▶ _WORK ITEM_: Return the material unchanged, from its first line up to and including the line that contains "ABC Lavpris".

▶ _RECORDS SUPPLIED_:
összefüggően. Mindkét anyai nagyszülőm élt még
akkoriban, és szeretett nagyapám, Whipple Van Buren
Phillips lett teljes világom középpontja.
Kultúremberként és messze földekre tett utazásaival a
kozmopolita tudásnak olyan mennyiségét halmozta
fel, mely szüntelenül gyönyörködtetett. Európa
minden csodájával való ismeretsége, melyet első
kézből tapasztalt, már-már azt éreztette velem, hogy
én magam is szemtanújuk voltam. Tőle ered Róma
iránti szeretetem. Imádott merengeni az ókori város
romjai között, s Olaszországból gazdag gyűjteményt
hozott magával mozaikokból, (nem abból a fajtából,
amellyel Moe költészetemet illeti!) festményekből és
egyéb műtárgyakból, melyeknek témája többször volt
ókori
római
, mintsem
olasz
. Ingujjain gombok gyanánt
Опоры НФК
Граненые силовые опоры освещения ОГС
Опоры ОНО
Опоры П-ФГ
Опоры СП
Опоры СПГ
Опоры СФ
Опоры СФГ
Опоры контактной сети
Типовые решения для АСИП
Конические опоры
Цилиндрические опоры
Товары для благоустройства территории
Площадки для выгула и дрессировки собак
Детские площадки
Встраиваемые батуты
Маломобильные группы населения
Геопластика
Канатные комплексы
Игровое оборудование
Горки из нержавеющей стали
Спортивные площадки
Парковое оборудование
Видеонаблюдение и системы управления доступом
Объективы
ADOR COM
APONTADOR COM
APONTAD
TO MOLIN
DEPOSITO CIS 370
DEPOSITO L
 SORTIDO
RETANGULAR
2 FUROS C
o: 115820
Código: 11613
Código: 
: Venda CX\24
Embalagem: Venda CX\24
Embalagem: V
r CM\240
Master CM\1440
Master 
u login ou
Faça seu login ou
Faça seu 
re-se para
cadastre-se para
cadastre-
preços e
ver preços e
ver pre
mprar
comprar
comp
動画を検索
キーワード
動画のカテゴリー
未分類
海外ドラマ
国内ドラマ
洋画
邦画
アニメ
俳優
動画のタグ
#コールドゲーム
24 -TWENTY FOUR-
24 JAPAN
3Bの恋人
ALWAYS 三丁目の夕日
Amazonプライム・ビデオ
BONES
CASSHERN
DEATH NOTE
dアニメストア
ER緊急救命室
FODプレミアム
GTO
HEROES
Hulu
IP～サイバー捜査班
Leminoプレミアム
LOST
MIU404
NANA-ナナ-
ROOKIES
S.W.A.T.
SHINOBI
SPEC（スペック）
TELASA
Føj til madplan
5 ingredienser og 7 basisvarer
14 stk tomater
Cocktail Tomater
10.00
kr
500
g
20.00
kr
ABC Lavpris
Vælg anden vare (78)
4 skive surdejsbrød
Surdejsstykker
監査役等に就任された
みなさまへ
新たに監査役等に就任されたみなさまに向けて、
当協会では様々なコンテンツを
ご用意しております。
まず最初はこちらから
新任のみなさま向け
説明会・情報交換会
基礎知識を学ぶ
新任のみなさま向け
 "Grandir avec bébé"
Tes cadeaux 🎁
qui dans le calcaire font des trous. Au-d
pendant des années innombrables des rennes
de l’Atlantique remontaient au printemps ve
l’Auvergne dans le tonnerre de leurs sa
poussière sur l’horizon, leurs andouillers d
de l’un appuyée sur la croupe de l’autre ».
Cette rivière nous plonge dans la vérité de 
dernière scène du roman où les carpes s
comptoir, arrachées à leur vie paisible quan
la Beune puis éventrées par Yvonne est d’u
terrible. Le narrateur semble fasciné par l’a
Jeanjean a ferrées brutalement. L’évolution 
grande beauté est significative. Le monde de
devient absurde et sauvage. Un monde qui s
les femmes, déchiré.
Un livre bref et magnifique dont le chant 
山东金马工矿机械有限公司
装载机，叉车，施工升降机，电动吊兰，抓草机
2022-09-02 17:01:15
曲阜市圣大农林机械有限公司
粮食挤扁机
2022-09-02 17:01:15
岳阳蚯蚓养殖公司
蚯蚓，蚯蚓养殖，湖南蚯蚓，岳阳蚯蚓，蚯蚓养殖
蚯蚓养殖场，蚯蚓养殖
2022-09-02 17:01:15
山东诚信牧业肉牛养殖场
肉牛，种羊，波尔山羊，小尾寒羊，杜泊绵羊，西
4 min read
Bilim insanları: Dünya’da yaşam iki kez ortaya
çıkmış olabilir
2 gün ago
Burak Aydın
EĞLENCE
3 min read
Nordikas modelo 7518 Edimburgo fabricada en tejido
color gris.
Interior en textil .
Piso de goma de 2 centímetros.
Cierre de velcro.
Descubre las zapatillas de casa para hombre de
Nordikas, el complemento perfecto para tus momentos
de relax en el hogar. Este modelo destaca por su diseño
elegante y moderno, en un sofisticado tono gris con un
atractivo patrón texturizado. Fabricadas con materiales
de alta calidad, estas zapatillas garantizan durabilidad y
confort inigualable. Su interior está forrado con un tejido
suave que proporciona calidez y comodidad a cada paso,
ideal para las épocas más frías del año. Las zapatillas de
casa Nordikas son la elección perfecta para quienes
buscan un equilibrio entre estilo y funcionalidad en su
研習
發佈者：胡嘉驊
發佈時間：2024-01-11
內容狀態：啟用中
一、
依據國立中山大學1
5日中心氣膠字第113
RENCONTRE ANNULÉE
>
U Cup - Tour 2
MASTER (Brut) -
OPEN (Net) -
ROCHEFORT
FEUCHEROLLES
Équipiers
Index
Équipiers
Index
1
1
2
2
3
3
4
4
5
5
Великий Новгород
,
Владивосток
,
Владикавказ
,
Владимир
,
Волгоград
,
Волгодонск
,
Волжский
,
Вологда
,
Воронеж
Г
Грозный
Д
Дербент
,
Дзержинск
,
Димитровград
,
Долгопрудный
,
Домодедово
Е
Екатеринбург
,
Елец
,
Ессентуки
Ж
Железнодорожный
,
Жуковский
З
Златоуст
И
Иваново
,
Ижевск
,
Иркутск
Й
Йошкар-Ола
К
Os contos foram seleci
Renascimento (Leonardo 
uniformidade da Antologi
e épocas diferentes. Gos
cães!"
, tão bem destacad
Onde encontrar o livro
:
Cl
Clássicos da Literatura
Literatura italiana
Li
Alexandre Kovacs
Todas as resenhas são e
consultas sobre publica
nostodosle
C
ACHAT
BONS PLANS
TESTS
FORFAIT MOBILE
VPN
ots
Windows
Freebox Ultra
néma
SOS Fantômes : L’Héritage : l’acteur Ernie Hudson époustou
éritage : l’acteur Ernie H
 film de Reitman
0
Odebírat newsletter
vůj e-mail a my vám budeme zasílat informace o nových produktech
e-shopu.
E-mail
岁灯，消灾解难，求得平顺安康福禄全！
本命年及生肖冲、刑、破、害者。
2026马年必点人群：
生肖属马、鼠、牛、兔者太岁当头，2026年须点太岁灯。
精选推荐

▶ _WRITTEN RESPONSE_:
összefüggően. Mindkét anyai nagyszülőm élt még
akkoriban, és szeretett nagyapám, Whipple Van Buren
Phillips lett teljes világom középpontja.
Kultúremberként és messze földekre tett utazásaival a
kozmopolita tudásnak olyan mennyiségét halmozta
fel, mely szüntelenül gyönyörködtetett. Európa
minden csodájával való ismeretsége, melyet első
kézből tapasztalt, már-már azt éreztette velem, hogy
én magam is szemtanújuk voltam. Tőle ered Róma
iránti szeretetem. Imádott merengeni az ókori város
romjai között, s Olaszországból gazdag gyűjteményt
hozott magával mozaikokból, (nem abból a fajtából,
amellyel Moe költészetemet illeti!) festményekből és
egyéb műtárgyakból, melyeknek témája többször volt
ókori
római
, mintsem
olasz
. Ingujjain gombok gyanánt
Опоры НФК
Граненые силовые опоры освещения ОГС
Опоры ОНО
Опоры П-ФГ
Опоры СП
Опоры СПГ
Опоры СФ
Опоры СФГ
Опоры контактной сети
Типовые решения для АСИП
Конические опоры
Цилиндрические опоры
Товары для благоустройства территории
Площадки для выгула и дрессировки собак
Детские площадки
Встраиваемые батуты
Маломобильные группы населения
Геопластика
Канатные комплексы
Игровое оборудование
Горки из нержавеющей стали
Спортивные площадки
Парковое оборудование
Видеонаблюдение и системы управления доступом
Объективы
ADOR COM
APONTADOR COM
APONTAD
TO MOLIN
DEPOSITO CIS 370
DEPOSITO L
 SORTIDO
RETANGULAR
2 FUROS C
o: 115820
Código: 11613
Código: 
: Venda CX\24
Embalagem: Venda CX\24
Embalagem: V
r CM\240
Master CM\1440
Master 
u login ou
Faça seu login ou
Faça seu 
re-se para
cadastre-se para
cadastre-
preços e
ver preços e
ver pre
mprar
comprar
comp
動画を検索
キーワード
動画のカテゴリー
未分類
海外ドラマ
国内ドラマ
洋画
邦画
アニメ
俳優
動画のタグ
#コールドゲーム
24 -TWENTY FOUR-
24 JAPAN
3Bの恋人
ALWAYS 三丁目の夕日
Amazonプライム・ビデオ
BONES
CASSHERN
DEATH NOTE
dアニメストア
ER緊急救命室
FODプレミアム
GTO
HEROES
Hulu
IP～サイバー捜査班
Leminoプレミアム
LOST
MIU404
NANA-ナナ-
ROOKIES
S.W.A.T.
SHINOBI
SPEC（スペック）
TELASA
Føj til madplan
5 ingredienser og 7 basisvarer
14 stk tomater
Cocktail Tomater
10.00
kr
500
g
20.00
kr
ABC Lavpris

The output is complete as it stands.